Die Gerechten
war er unentdeckt geblieben. Er würde ein paar Minuten warten, und dann würde er TC holen und schleunigst von hier verschwinden.
Aber im nächsten Moment packte ihn eine Hand – sie schoss herein wie der Roboterarm einer Raumsonde, bevor er ein Gesicht gesehen hatte. Sie packte ihn beim Hemdkragen und versuchte ihn ins Licht zu zerren. Selbst im Halbdunkel der Mäntel sah er den Ärmel aus grauem Sweatshirt-Stoff. Zweimal bekam er den Arm mit beiden Händen zu fassen und konnte ihn von sich schieben. Aber jedes Mal kam die Hand zurück, und einmal schlug sie dabei hart gegen sein Kinn. In der Enge zwischen den Mänteln hatte Will nicht genug Platz, um auszuholen und über den Arm hinaus zu reichen, um den Mann dahinter zu treffen.

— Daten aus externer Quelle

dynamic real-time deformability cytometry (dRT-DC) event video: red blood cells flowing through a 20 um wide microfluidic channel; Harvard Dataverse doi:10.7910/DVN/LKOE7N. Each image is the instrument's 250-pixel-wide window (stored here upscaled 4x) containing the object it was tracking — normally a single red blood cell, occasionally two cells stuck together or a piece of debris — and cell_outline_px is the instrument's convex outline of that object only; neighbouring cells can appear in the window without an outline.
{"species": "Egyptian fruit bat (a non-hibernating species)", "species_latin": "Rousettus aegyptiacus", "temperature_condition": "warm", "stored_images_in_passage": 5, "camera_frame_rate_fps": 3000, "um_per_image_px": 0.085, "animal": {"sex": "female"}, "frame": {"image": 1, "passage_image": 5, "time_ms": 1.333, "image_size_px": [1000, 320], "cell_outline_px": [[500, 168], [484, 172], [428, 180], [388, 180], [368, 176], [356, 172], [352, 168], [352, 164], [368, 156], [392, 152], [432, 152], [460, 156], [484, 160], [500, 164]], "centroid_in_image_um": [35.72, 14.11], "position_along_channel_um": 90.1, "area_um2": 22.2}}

Der Kampf dauerte nicht lange. Will wurde aus seinem Versteck gezogen wie eine Scheibe Schinken aus einem Sandwich. Jetzt stand er dem Kapuzenmann von Angesicht zu Angesicht gegenüber. Zu seiner grenzenlosen Überraschung erkannte er ihn sofort.
39
SONNTAG, 15.56 UHR, MANHATTAN
»Warum sind Sie weggelaufen? Ich wollte nur mit Ihnen reden.«
»Reden? Sie wollten nur reden? Und warum schleichen Sie mir dann nach? Himmel!« Will beugte sich vor, stützte eine Hand auf das Knie und rieb sich mit der anderen das Kinn.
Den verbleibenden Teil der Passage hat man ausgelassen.